The Zuckerberg Hearings Provide No Solutions
Facebook ceo Mark Zuckerberg seems to have gotten off scot-free. After two days of congressional hearings about Facebook’s privacy standards, it seems like the worst is over for him and his $480 billion company. Despite the fact that the hearings acknowledged that we have serious issues with the power and lack of security of Facebook and other technology, no one had any concrete solutions for the problems that led Congress to call the hearings in the first place.
I talked about this on my radio show yesterday, which you can listen to here:
The main point of the hearings was to decide what government regulations are needed for social media platforms like Facebook. Zuckerberg repeatedly talked about the “community” that Facebook has created, and that they want to make it “safe.” But everyone has a different definition of what “safe” is. Everyone has different ideas on what should be allowed as free speech. Everyone has different ideas on what data Facebook should be allowed to collect, share or sell. Everyone has different ideas on who should police social media and who should have the final say.

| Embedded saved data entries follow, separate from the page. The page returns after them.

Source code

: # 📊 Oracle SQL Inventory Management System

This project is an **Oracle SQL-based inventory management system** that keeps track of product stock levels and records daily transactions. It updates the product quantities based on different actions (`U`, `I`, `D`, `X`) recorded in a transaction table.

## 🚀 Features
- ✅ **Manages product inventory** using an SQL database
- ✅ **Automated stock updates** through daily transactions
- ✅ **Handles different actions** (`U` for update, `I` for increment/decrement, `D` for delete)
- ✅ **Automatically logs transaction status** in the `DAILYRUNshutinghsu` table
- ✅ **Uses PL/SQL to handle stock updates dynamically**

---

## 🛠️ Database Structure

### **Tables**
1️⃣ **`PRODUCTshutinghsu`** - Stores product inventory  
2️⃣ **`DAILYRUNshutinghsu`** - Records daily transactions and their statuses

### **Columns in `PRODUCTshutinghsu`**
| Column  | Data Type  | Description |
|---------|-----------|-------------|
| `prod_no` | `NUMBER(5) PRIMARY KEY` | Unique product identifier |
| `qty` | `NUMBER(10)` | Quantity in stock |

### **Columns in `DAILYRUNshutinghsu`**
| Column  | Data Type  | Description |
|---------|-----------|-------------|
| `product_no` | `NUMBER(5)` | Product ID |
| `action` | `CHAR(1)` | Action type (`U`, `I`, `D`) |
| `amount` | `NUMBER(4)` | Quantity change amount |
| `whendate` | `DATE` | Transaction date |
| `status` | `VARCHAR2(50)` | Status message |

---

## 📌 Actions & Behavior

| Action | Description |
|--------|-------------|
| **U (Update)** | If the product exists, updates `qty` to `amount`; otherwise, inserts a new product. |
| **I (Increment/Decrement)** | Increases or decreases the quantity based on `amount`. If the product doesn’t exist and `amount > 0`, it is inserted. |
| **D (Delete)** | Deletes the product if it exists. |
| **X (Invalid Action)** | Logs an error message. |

Zuckerberg says his team is working on solutions. Whether or not that is true remains to be seen. Many members of Congress are concerned about what Facebook is doing with people’s data. But if the government gets involved and meddles with Facebook, it won’t have the solutions to the problems either.
On our Trumpet Daily Radio Show over the last several years, we’ve talked a lot about the young people in America. Our young people are suffering because of broken families, the broken educational system, and because so many of them are addicted to technology and social media. But no one seems to know what to do to stop it. Social media sites certainly don’t want to stop it—that’s where they get their revenue from, after all.
Sen. Ben Sasse from Nebraska, who wrote a book titled The Vanishing American Adult, asked one of the most probing questions in the hearings. Zuckerberg’s non-answer was interesting:
Sasse: As a dad, do you worry about social media addiction as a problem for America’s teens?
Zuckerberg: Well, my hope is that we can be idealistic but have a broad view of our responsibility. To your point about teens, this is certainly something that I think any parent thinks about, is how much do you want your kids using technology? At Facebook specifically, I view our responsibility as not just building services that people like, but building services that are good for people and good for society as well. So we study a lot of effects of well-being of our tools and broader technology. And you know, like any tool, there are good and bad uses of it.
He then explained that if you are using Facebook and other social media sites to connect with people, it might bring you happiness. But if you are just using Facebook to “passively consume content,” then it “could be negative.”
He is right that there are good and bad uses of technology. But that isn’t what Senator Sasse was asking. Social media and technology addiction is wrecking our young people. It is destroying their lives, their health and their happiness. One Daily Mail headline from April 1 said that in the United Kingdom, even 4-year-olds are suffering from depression. An increasing number of students in elementary schools are suffering from eating disorders, panic attacks and suicidal thoughts. One primary school teacher related the story of an 8-year-old student who climbed on the roof and said he wanted to commit suicide. Where do these problems come from? A big contributing factor the article highlights is the use of social media. Research suggests that “social media is emotionally damaging youngsters,” the Daily Mail wrote (emphasis added throughout).
An article from the Telegraph on April 5 said that our youth are “the unhappiest in almost a decade.” What are these unhappy children and teens filling their time with? For many, it is technology and social media. But new research shows that even these things aren’t holding kids’ interest. The Daily Beast reported on April 3: “Teenagers today have unprecedented access to technology, and yet many report that they’ve never been so bored.” One 15-year-old from New York said, “When I’m bored while I’m on my phone and I’m switching between different apps …. I’m just searching for something to do. It’s like walking around your house in circles.” Another 15-year-old from the United Kingdom told the Daily Beast, “Sometimes I feel like I’ve seen everything there is to see on the Internet.”
These hearings were about adults trying to fix the problems with social media. But Zuckerberg’s non-answer shows that he has no real solutions to the many problems.
The creator of Facebook talked about how wonderful social media is if you use it to connect with people. Meanwhile, our tech-addicted young people checking Facebook and other apps dozens of times per day are depressed, unhappy and struggling to cope. With all of this technology, all of these advances, all of this prosperity, why do we have this paradox? Why is there this void in the lives of so many of our teens?
Ultimately, this situation shows that when you do away with God’s law, life becomes a free-for-all. If there is no absolute standard, no higher authority that defines what is right and wrong, then how do you know what the right thing to do is? The Bible talks about a time when everyone does what seems right in his own eyes (Judges 21:25). Isn’t that what we see today? It’s carnal human reasoning on display in the public square. Until we realize that we can’t figure out these problems on our own, America’s social media-addicted youth will only become more damaged.
Without God’s law, we cannot have true freedom or happiness. God’s way is the only way that can provide real solutions.